Common chickweed (Stellaria media) has bright green leaves growing in pairs along a thin stem. Its a hardy annual which likes shady, moist garden spots and is hard to eradicate, even if you could pull out every bit of root, because it produces seeds early in the season. In mild winter climates, it begins blooming before winter ends. Its young leaves are edible, though not especially flavorful, and can be added to a salad and it is rich in phosphorus, calcium, and iron. The fuzzy leaves of its cousin, the moused-eared chickweed (Cerastium vulgatum), should only be eaten cooked. It adds a spinach-like taste to any dish. Chickweed also has medicinal properties and has been used as a topical poultice for minor cuts, burns, or rashes, and can be made into a tea for use as a mild diuretic.

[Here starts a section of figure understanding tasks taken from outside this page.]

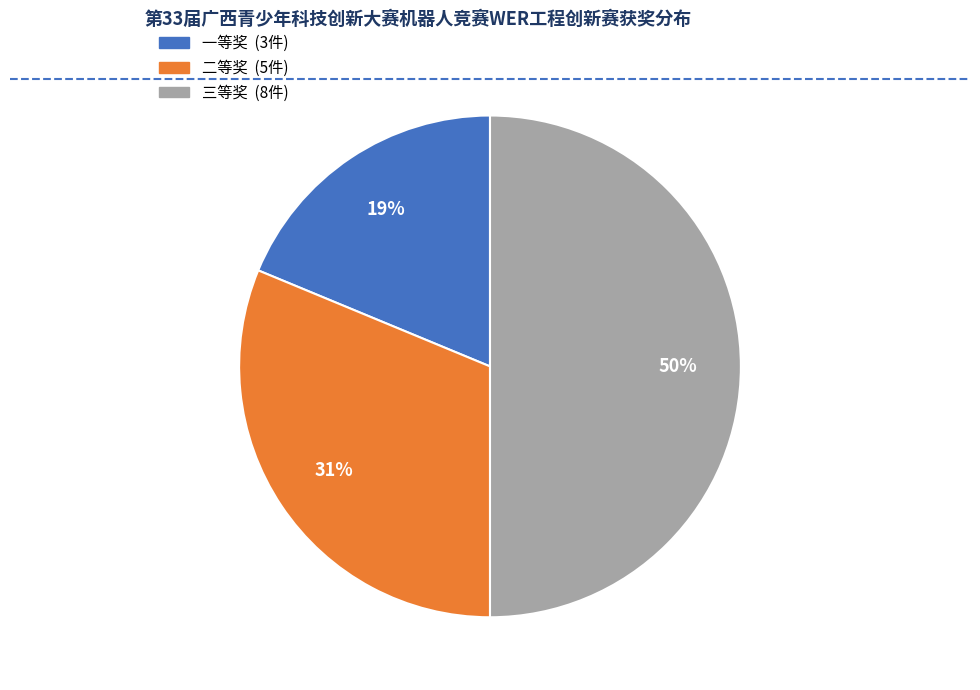

To the nearest percent, what is the combined percentage of 二等奖 and 一等奖?

50%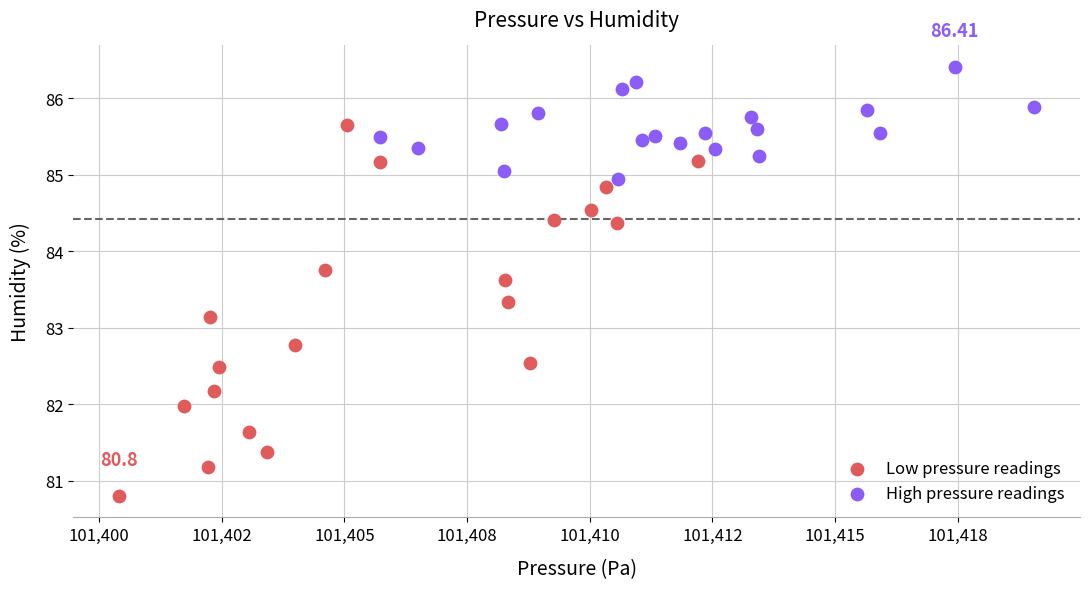

Which series contains the highest Y value?

High pressure readings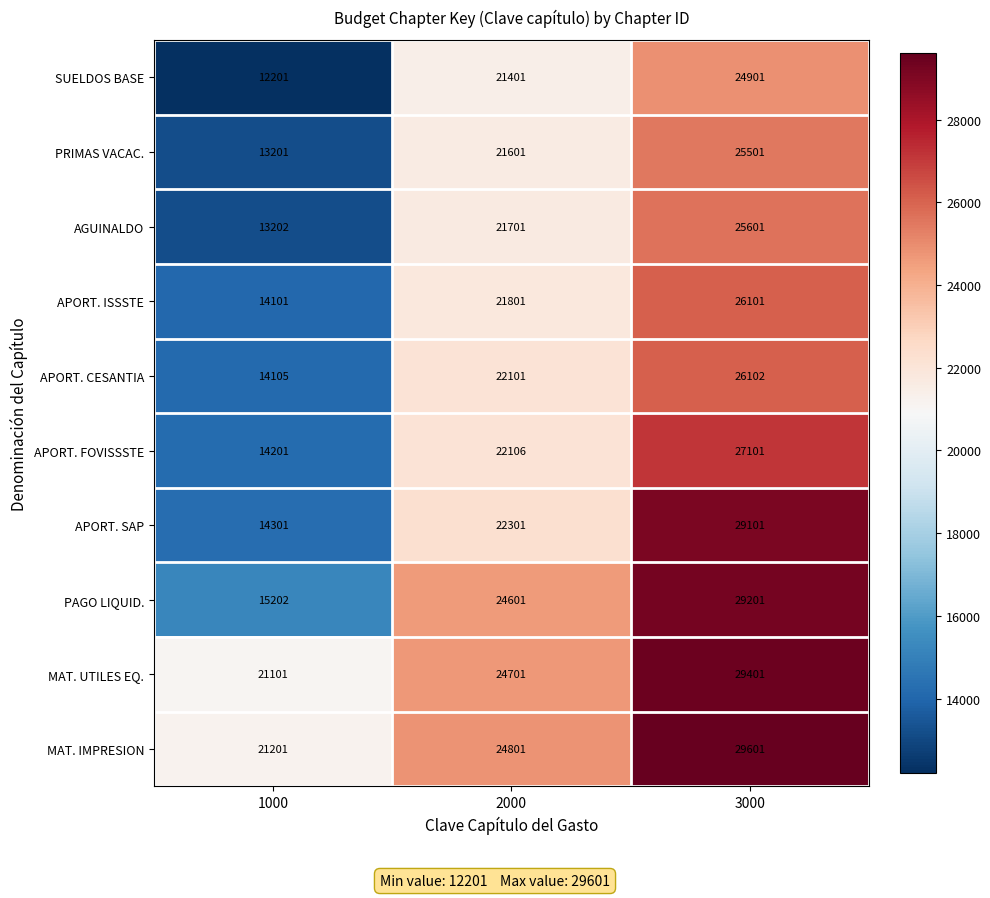

At which category does the chart reach its minimum across all series?

1000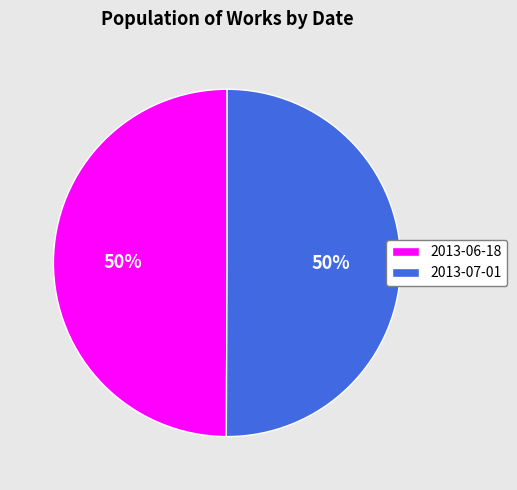

What is the ratio of the value at 2013-06-18 to the value at 2013-07-01?

1.0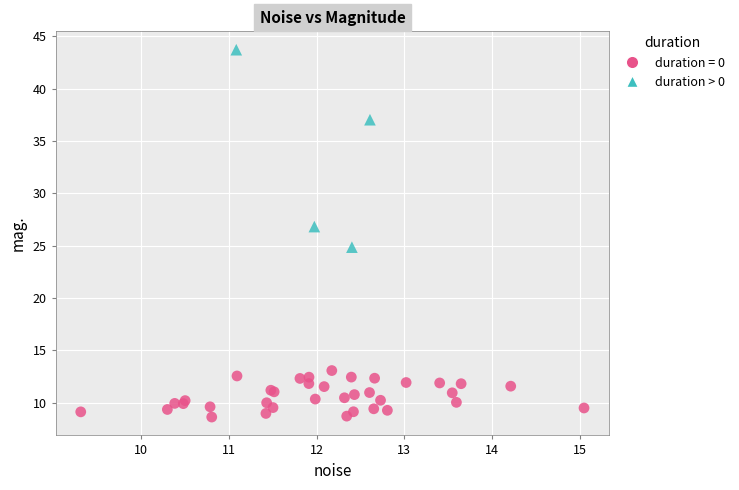

Which series reaches the minimum Y coordinate?

duration = 0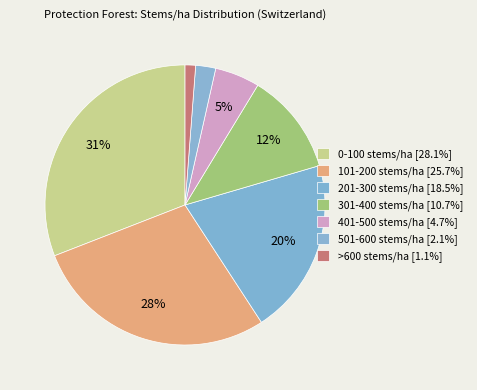

The 201-300 stems/ha slice represents 20% of the pie. True or false?

True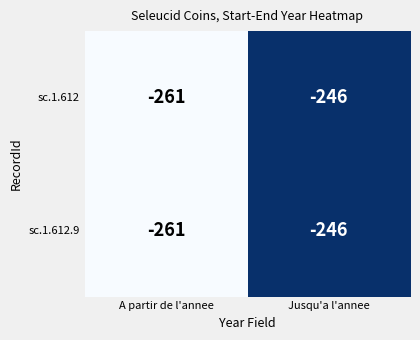

Reading left to right, what are all the values shown in this chart?

sc.1.612: A partir de l'annee=-261	Jusqu'a l'annee=-246
sc.1.612.9: A partir de l'annee=-261	Jusqu'a l'annee=-246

There are many more wild edibles. Mustard garlic tastes like mustard greens with a hint of garlic. Plus, there are common plantain, cress, curly dock, wood sorrel, chicory, and galingsoga growing in abundance right outside our doors. Even the leaves and dainty flowers of violets and violas are edible, including the tiny ones that often invade lawns and gardens. Foraging for wild greens has become a popular hobby for many; even city dwellers are getting into it.
The Ubiquitous Dandelion
Of course, dandelions is one of the most common edible weeds. And it’s packed with health benefits, too! Pluck the small tender leaves at the center of the clump and add raw to a salad or cook in a stir-fry or soup; they have a tangy flavor. The sweet, crunchy flowers can be eaten raw or breaded, or even used to make dandelion wine. The root of the dandelion can be dried and roasted and used as a coffee substitute, or added to any recipe that calls for root vegetables. See all our dandelion recipes.
Now that we know some of the weeds we pull are as tasty as the vegetables we grow we will have to start calling them volunteer vegetables instead of weeds because as Ralph Waldo Emerson said, “A weed is only a plant whose virtues have not yet been discovered.”